El Congreso arranca este lunes el período de sesiones extraordinarias convocado por el presidente Javier Milei, que se extenderá hasta el 27 de febrero. La agenda está dominada por dos proyectos sensibles: la reforma laboral y la Ley Penal Juvenil, en un contexto de negociaciones políticas intensas con gobernadores y bloques aliados, pero también de tensiones con sectores opositores y provincias afectadas por los cambios fiscales.
La convocatoria fue oficializada a través del Decreto 24/2026, publicado en el Boletín Oficial el 19 de enero, que limita el debate exclusivamente a los proyectos incluidos en el temario. Con este marco, el Ejecutivo busca acelerar la sanción de sus iniciativas clave antes de la apertura de las sesiones ordinarias del 1° de marzo, reduciendo el margen de maniobra legislativo fuera de los temas habilitados.
Entre las iniciativas autorizadas figuran la Ley de Modernización Laboral, cambios en la Ley de Glaciares, la designación de Fernando Iglesias como embajador extraordinario y un eventual acuerdo entre el Mercosur y la Unión Europea. En los últimos días se sumó formalmente la Ley Penal Juvenil y se analiza incorporar una ley de emergencia por incendios en la Patagonia, reclamada por los gobernadores del sur y respaldada por el PRO.
La reforma laboral concentra el mayor nivel de conflicto, especialmente por su impacto fiscal. El punto más discutido es la reducción del Impuesto a las Ganancias para sociedades, que afectaría directamente la recaudación de las provincias. El proyecto propone bajar las alícuotas del 30% al 27% y del 35% al 31,5%, lo que implicaría una merma estimada de $3,1 billones, de los cuales $1,7 billones corresponden a fondos coparticipables.
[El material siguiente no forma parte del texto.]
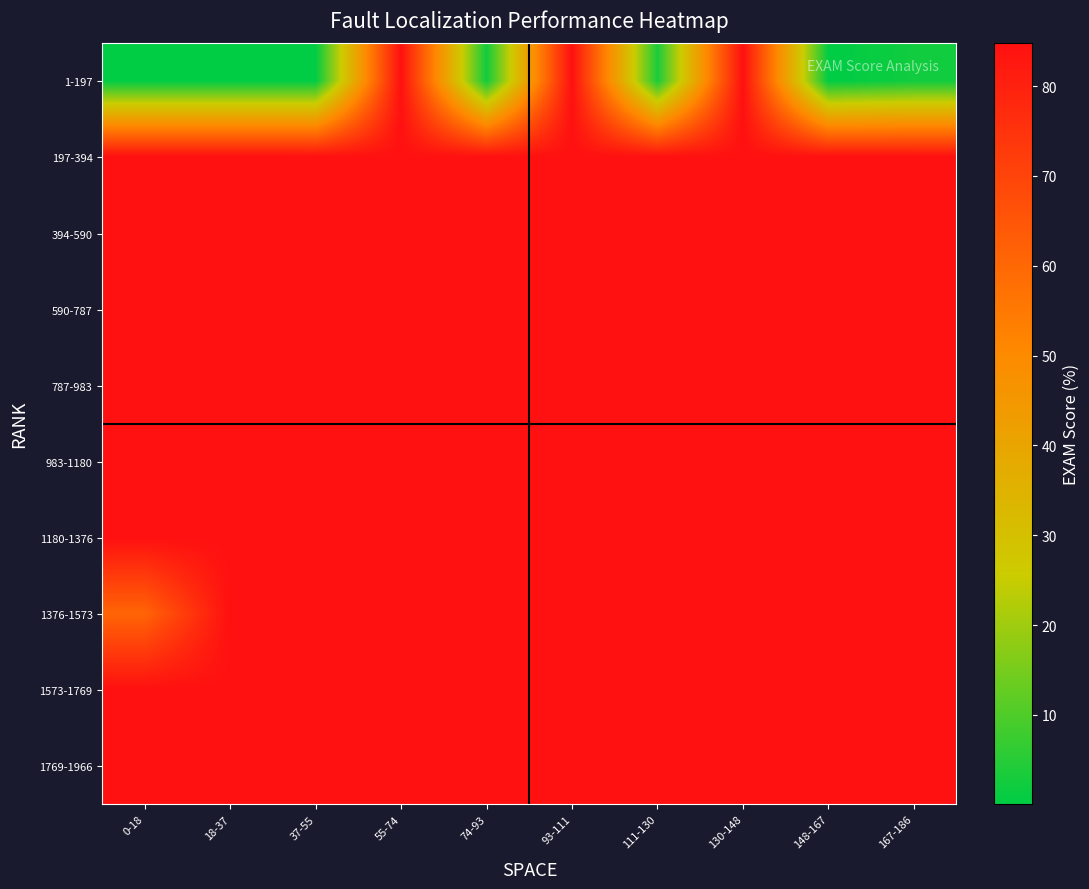

What is the total value across all series at 111-130?

766.4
En promedio, las jurisdicciones perderían alrededor de $144.000 millones mensuales durante 2026.
Mientras el ministro del Interior, Diego Santilli, encabeza las conversaciones con los gobernadores, dentro del Gobierno conviven dos posturas: sostener el texto original o introducir cambios para asegurar los votos. El oficialismo apunta a obtener media sanción en febrero, aunque admite que el apoyo aún no está cerrado. En ese marco, el secretario de Trabajo, Julio Cordero, defendió la iniciativa al afirmar que “fortalece los derechos de los trabajadores” y que busca incentivar el empleo formal.
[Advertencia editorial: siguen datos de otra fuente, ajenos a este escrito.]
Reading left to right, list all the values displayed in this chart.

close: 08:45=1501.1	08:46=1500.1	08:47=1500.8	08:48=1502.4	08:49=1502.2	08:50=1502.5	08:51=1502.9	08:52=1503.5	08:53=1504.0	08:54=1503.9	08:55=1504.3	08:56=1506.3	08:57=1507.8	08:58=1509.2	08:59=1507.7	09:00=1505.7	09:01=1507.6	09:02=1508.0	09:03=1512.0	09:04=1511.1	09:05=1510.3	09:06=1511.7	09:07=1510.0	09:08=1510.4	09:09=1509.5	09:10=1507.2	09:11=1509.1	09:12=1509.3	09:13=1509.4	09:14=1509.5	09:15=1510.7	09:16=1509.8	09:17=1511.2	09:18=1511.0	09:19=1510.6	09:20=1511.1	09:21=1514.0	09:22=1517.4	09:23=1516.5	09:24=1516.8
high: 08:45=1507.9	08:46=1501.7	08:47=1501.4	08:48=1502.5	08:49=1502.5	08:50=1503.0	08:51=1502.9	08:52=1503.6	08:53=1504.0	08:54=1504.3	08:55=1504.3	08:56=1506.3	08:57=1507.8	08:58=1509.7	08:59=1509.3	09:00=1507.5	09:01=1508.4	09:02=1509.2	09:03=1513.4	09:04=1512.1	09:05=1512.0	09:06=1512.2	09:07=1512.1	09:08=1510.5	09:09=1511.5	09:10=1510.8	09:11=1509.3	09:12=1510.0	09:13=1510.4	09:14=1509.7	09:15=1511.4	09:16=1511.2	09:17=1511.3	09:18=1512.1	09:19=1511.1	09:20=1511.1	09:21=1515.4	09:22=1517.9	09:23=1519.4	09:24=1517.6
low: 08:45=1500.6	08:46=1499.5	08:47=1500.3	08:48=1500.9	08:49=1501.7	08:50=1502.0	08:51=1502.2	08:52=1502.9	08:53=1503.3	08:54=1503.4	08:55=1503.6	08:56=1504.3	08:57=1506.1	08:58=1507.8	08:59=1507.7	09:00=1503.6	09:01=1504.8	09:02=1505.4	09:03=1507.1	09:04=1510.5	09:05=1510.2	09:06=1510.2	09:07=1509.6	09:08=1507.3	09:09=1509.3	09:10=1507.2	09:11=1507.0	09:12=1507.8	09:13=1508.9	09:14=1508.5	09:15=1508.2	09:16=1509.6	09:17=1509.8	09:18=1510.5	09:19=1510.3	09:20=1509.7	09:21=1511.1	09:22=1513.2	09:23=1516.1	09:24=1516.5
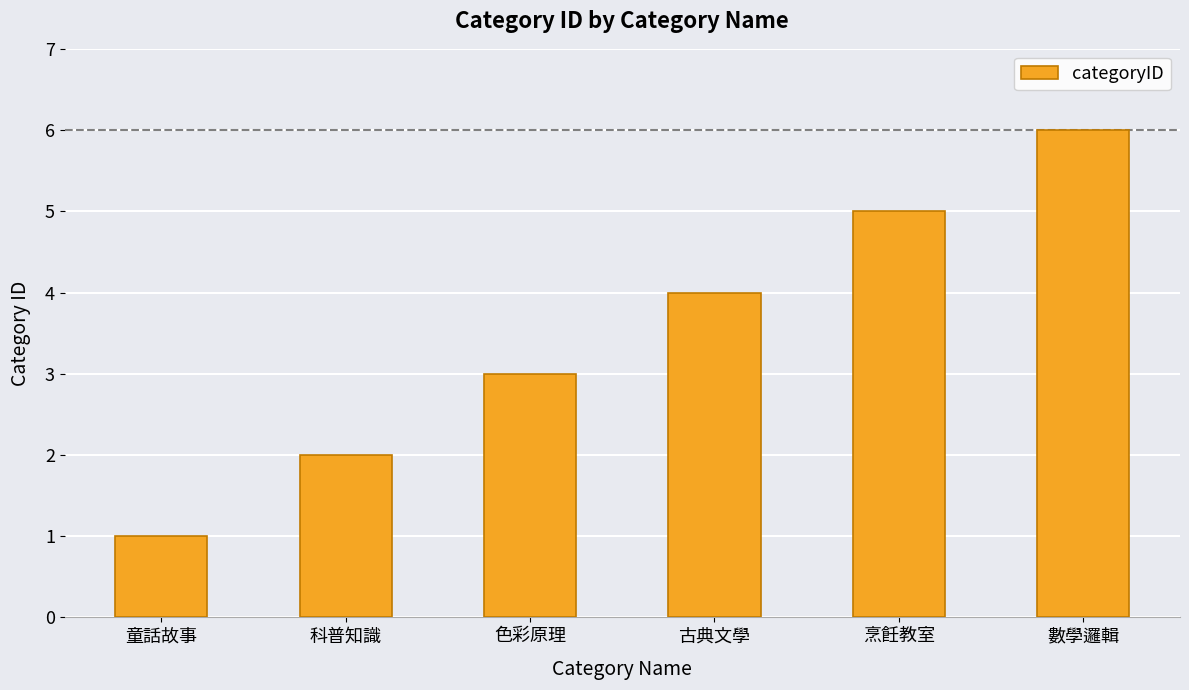

What is the average value?

4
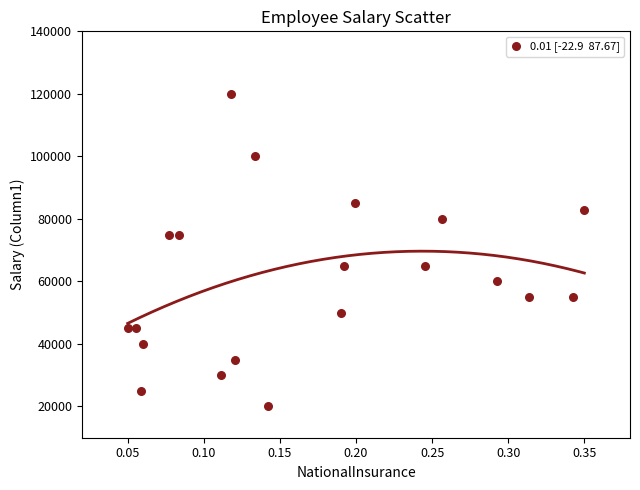

What is the range of Y values (max minus min)?

100000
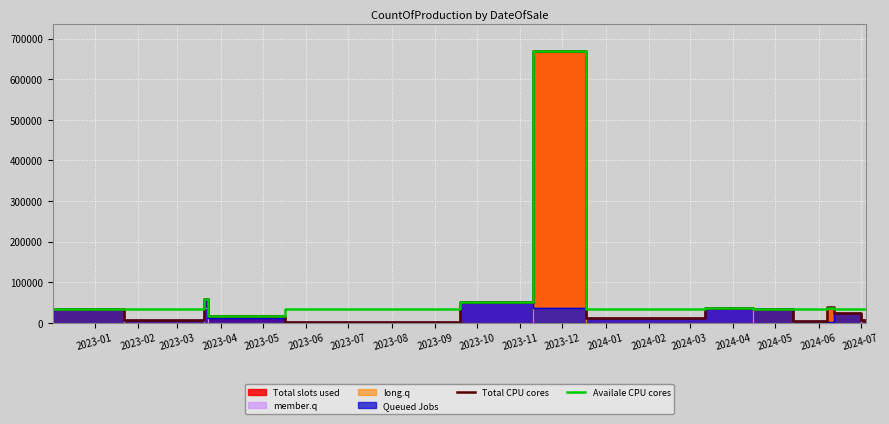

What is the maximum value for Availale CPU cores?

670000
Otro eje de discusión es la baja de la edad de imputabilidad, incluida en la Ley Penal Juvenil. La propuesta inicial del Ejecutivo es fijarla en 13 años, aunque en Casa Rosada reconocen que podría elevarse a 14 si no se alcanzan los consensos necesarios. El antecedente más cercano es el dictamen del año pasado en Diputados, que establecía penas máximas de hasta 15 años y sanciones alternativas para condenas menores, en medio de advertencias por la falta de infraestructura para alojar a los menores.
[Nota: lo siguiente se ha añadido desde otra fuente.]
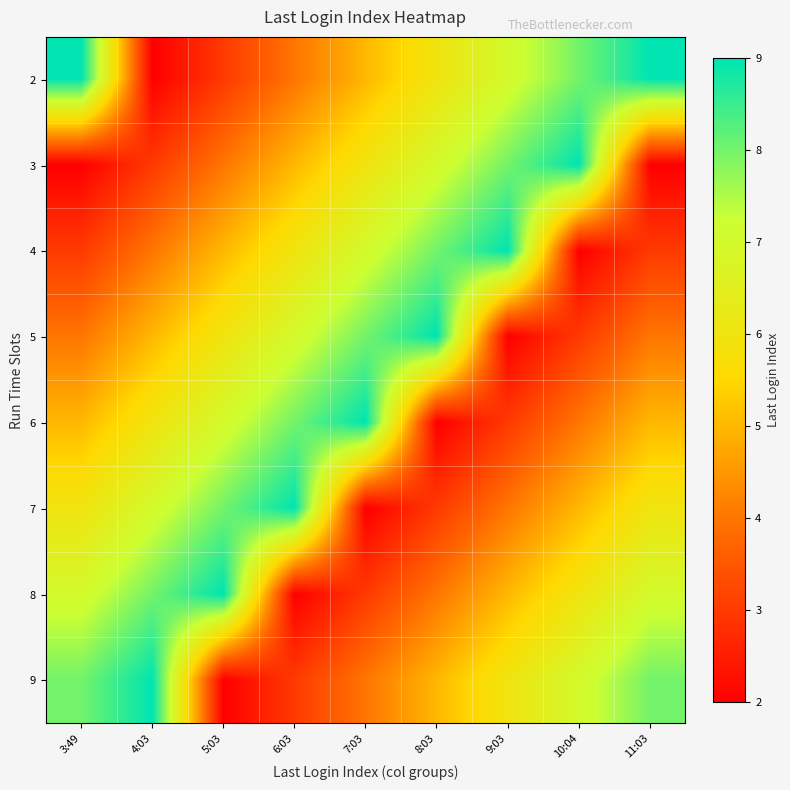

Which category has the lowest value across all series?

4:03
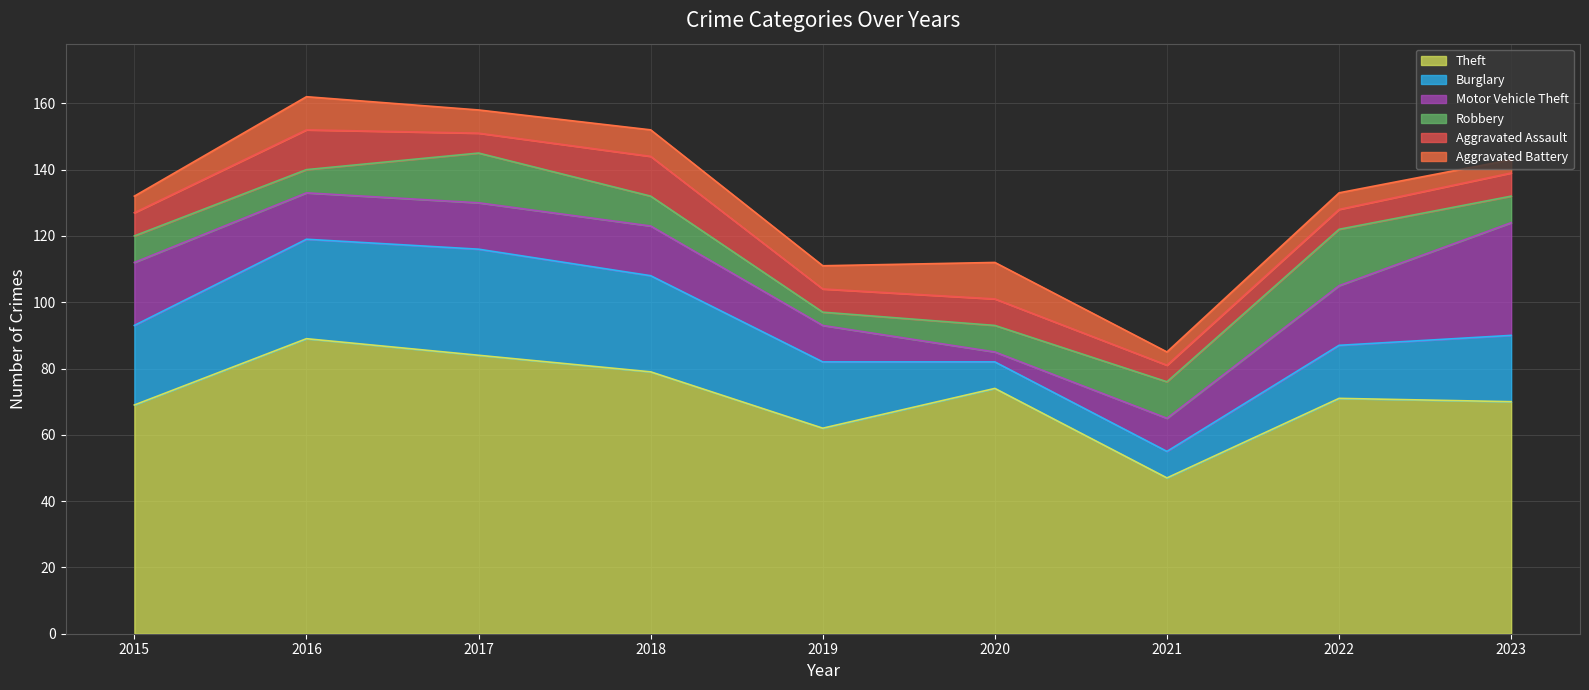

What is the average value of the Robbery series?

10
En la antesala del debate, la mesa política del Gobierno se reunió en Casa Rosada con la presencia de Manuel Adorni, Karina Milei, Santilli, Luis Caputo, Martín Menem, Patricia Bullrich y Santiago Caputo para definir la estrategia parlamentaria. En paralelo, el kirchnerismo presiona a los gobernadores para frenar la reforma laboral y la CGT anticipó movilizaciones. El clima se tensó aún más tras los cruces públicos entre el Ejecutivo y el gobernador Axel Kicillof, lo que anticipa un debate cargado de confrontación política dentro y fuera del recinto.